No afã de investigar com rapidez, autoridades podem ser tentadas a usar meios “alternativos” — como mensagens instantâneas ou e-mails — para intimar alguém fora do país. Mas esse atalho esbarra em princípios constitucionais como o devido processo legal (art. 5º, LIV da Constituição) e a ampla defesa (art. 5º, LV). Sem uma intimação válida, formal, expedida por carta rogatória, o investigado não tem ciência legítima do ato, o que compromete todo o inquérito e pode gerar nulidades irreversíveis.
No caso específico de Eduardo Bolsonaro, a intimação informal, se concretizada, abriria um precedente autoritário, pois ignora frontalmente o ordenamento jurídico. Independentemente da posição política do investigado, o que está em jogo é o respeito às garantias legais que protegem qualquer cidadão contra abusos do Estado. Não se trata de proteger privilégio, mas de defender o Estado de Direito. A mesma regra que hoje protege um opositor político, amanhã pode proteger um cidadão comum, acusado injustamente.

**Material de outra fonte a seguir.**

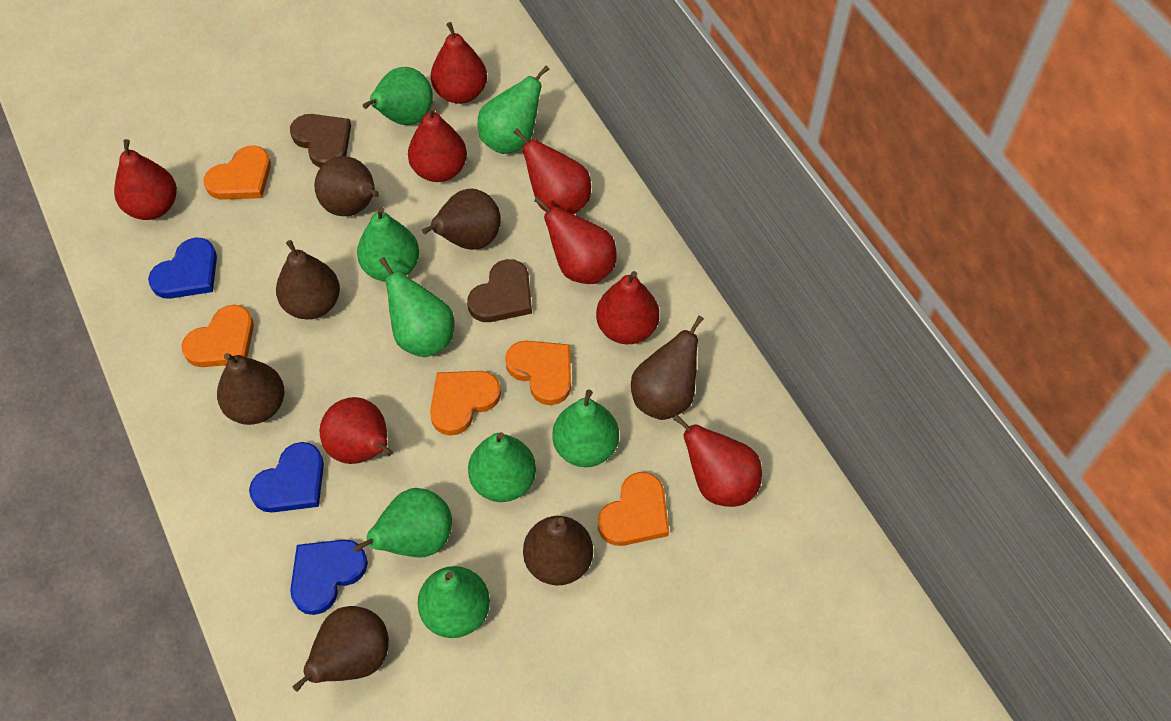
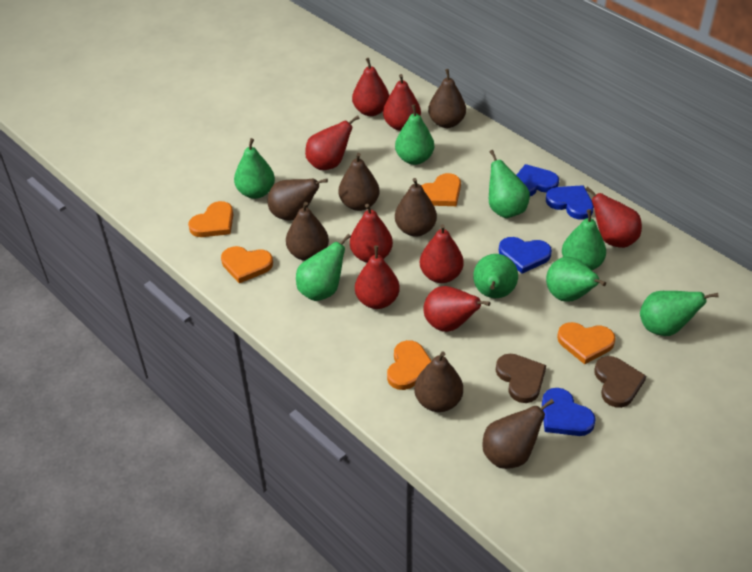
blue heart: 3 -> 4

No Brasil, há quem confunda modernidade com arbitrariedade. O uso de tecnologia na investigação criminal é bem-vindo, mas não substitui as garantias legais. Não se combate o crime desrespeitando a lei. Se as instituições querem investigar um brasileiro que está no exterior, devem seguir o caminho previsto: carta rogatória, com observância dos tratados internacionais.
Não existe “meio termo” entre legalidade e ilegalidade. Ou se respeita o devido processo, ou se está à margem da Constituição. A tentativa de intimar informalmente alguém fora do país, como no caso do deputado federal Eduardo Bolsonaro, não é só um erro técnico — é uma afronta jurídica. Aceitar esse tipo de prática sob o pretexto de praticidade é abrir a porta para o arbítrio. E a história nos mostra que o autoritarismo sempre começa assim: desrespeitando a forma, para depois violar o conteúdo.